• [What you have to do]: Whenever a line contains the string "Reclame", copy it out of the entries.

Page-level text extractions
[Start of section]

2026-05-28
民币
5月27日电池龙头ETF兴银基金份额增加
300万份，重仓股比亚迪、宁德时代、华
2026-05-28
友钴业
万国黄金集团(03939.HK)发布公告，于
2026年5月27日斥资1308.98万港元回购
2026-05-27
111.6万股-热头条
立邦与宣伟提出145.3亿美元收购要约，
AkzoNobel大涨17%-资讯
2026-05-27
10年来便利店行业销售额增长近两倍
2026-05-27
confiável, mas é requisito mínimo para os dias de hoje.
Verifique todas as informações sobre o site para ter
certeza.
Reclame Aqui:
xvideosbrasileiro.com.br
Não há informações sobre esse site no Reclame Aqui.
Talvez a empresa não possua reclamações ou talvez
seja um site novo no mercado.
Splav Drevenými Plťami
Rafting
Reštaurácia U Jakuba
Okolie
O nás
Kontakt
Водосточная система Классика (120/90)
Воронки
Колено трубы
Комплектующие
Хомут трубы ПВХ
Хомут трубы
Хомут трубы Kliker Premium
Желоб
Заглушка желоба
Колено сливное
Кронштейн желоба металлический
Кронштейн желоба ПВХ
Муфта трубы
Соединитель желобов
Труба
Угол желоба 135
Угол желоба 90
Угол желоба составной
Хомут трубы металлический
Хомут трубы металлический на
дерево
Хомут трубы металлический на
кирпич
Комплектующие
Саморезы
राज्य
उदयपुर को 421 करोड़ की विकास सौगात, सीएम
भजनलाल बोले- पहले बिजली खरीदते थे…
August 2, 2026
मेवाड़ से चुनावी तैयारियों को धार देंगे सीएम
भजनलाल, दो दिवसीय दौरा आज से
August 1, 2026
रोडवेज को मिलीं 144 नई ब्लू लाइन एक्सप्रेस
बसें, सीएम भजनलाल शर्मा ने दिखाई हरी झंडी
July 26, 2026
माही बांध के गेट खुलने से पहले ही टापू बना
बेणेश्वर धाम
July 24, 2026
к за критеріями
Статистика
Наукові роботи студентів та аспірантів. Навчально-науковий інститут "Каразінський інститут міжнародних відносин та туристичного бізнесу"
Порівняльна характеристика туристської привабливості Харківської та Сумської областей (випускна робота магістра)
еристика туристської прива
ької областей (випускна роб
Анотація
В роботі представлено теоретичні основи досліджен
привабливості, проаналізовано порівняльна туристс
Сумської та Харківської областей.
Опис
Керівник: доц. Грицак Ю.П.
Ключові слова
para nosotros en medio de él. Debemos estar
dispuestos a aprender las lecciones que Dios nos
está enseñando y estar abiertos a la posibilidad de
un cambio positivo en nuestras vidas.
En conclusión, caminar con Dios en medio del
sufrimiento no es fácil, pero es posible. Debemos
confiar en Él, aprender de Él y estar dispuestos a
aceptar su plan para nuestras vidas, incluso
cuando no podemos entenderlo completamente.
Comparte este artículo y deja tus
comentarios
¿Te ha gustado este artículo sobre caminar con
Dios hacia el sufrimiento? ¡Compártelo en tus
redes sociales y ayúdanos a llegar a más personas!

[End of section]

• [Result of this task]:
Reclame Aqui:
Não há informações sobre esse site no Reclame Aqui.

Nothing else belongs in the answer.